Write out every line of each item below, with no changes.

##### Material supplied #####

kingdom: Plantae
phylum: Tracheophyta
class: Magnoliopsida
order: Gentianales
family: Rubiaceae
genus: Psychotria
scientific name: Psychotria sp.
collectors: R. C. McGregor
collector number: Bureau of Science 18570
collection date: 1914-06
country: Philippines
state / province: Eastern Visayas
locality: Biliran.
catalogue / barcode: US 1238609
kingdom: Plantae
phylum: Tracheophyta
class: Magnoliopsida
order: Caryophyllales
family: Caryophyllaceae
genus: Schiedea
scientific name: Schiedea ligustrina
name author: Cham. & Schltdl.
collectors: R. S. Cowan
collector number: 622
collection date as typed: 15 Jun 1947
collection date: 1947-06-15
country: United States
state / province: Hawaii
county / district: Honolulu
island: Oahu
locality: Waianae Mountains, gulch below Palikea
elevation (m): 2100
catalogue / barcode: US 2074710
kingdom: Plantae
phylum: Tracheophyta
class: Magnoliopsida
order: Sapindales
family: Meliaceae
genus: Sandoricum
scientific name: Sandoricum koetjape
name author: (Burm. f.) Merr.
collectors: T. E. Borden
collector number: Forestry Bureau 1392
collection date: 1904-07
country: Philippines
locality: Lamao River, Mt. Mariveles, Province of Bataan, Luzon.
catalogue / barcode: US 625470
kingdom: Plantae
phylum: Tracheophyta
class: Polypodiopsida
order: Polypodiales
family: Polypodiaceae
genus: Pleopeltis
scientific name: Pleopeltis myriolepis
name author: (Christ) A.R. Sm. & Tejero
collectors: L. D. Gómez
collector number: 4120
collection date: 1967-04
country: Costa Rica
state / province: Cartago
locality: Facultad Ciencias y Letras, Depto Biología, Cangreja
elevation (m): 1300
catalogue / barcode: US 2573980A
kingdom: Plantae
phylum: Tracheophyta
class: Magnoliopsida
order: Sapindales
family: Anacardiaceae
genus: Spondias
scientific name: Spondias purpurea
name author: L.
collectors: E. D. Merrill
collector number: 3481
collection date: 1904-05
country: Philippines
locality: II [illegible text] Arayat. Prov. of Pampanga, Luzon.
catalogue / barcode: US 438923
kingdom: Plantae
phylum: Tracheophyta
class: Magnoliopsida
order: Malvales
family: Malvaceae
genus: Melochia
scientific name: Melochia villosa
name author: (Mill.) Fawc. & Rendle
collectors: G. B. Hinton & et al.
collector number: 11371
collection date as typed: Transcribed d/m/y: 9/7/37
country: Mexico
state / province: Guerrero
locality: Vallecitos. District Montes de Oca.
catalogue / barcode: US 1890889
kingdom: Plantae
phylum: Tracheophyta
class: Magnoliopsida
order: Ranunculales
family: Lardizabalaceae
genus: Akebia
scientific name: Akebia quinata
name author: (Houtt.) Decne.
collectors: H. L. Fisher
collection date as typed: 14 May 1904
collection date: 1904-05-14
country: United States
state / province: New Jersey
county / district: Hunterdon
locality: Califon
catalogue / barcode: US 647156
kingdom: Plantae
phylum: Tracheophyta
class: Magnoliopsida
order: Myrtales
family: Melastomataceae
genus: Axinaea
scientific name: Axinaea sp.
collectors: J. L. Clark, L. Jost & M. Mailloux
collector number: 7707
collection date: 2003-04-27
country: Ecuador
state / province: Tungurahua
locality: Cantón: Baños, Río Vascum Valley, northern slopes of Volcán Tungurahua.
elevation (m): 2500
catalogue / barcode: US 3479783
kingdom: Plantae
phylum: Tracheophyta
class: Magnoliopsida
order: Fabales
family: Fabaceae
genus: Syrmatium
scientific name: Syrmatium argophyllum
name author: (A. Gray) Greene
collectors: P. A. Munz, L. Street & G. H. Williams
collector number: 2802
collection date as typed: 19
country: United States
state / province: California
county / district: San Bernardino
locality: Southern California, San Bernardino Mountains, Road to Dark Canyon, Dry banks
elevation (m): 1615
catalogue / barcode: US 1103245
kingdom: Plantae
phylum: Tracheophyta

#####

▶ [Answer to the problem]:
kingdom: Plantae
phylum: Tracheophyta
class: Magnoliopsida
order: Gentianales
family: Rubiaceae
genus: Psychotria
scientific name: Psychotria sp.
collectors: R. C. McGregor
collector number: Bureau of Science 18570
collection date: 1914-06
country: Philippines
state / province: Eastern Visayas
locality: Biliran.
catalogue / barcode: US 1238609
kingdom: Plantae
phylum: Tracheophyta
class: Magnoliopsida
order: Caryophyllales
family: Caryophyllaceae
genus: Schiedea
scientific name: Schiedea ligustrina
name author: Cham. & Schltdl.
collectors: R. S. Cowan
collector number: 622
collection date as typed: 15 Jun 1947
collection date: 1947-06-15
country: United States
state / province: Hawaii
county / district: Honolulu
island: Oahu
locality: Waianae Mountains, gulch below Palikea
elevation (m): 2100
catalogue / barcode: US 2074710
kingdom: Plantae
phylum: Tracheophyta
class: Magnoliopsida
order: Sapindales
family: Meliaceae
genus: Sandoricum
scientific name: Sandoricum koetjape
name author: (Burm. f.) Merr.
collectors: T. E. Borden
collector number: Forestry Bureau 1392
collection date: 1904-07
country: Philippines
locality: Lamao River, Mt. Mariveles, Province of Bataan, Luzon.
catalogue / barcode: US 625470
kingdom: Plantae
phylum: Tracheophyta
class: Polypodiopsida
order: Polypodiales
family: Polypodiaceae
genus: Pleopeltis
scientific name: Pleopeltis myriolepis
name author: (Christ) A.R. Sm. & Tejero
collectors: L. D. Gómez
collector number: 4120
collection date: 1967-04
country: Costa Rica
state / province: Cartago
locality: Facultad Ciencias y Letras, Depto Biología, Cangreja
elevation (m): 1300
catalogue / barcode: US 2573980A
kingdom: Plantae
phylum: Tracheophyta
class: Magnoliopsida
order: Sapindales
family: Anacardiaceae
genus: Spondias
scientific name: Spondias purpurea
name author: L.
collectors: E. D. Merrill
collector number: 3481
collection date: 1904-05
country: Philippines
locality: II [illegible text] Arayat. Prov. of Pampanga, Luzon.
catalogue / barcode: US 438923
kingdom: Plantae
phylum: Tracheophyta
class: Magnoliopsida
order: Malvales
family: Malvaceae
genus: Melochia
scientific name: Melochia villosa
name author: (Mill.) Fawc. & Rendle
collectors: G. B. Hinton & et al.
collector number: 11371
collection date as typed: Transcribed d/m/y: 9/7/37
country: Mexico
state / province: Guerrero
locality: Vallecitos. District Montes de Oca.
catalogue / barcode: US 1890889
kingdom: Plantae
phylum: Tracheophyta
class: Magnoliopsida
order: Ranunculales
family: Lardizabalaceae
genus: Akebia
scientific name: Akebia quinata
name author: (Houtt.) Decne.
collectors: H. L. Fisher
collection date as typed: 14 May 1904
collection date: 1904-05-14
country: United States
state / province: New Jersey
county / district: Hunterdon
locality: Califon
catalogue / barcode: US 647156
kingdom: Plantae
phylum: Tracheophyta
class: Magnoliopsida
order: Myrtales
family: Melastomataceae
genus: Axinaea
scientific name: Axinaea sp.
collectors: J. L. Clark, L. Jost & M. Mailloux
collector number: 7707
collection date: 2003-04-27
country: Ecuador
state / province: Tungurahua
locality: Cantón: Baños, Río Vascum Valley, northern slopes of Volcán Tungurahua.
elevation (m): 2500
catalogue / barcode: US 3479783
kingdom: Plantae
phylum: Tracheophyta
class: Magnoliopsida
order: Fabales
family: Fabaceae
genus: Syrmatium
scientific name: Syrmatium argophyllum
name author: (A. Gray) Greene
collectors: P. A. Munz, L. Street & G. H. Williams
collector number: 2802
collection date as typed: 19
country: United States
state / province: California
county / district: San Bernardino
locality: Southern California, San Bernardino Mountains, Road to Dark Canyon, Dry banks
elevation (m): 1615
catalogue / barcode: US 1103245
kingdom: Plantae
phylum: Tracheophyta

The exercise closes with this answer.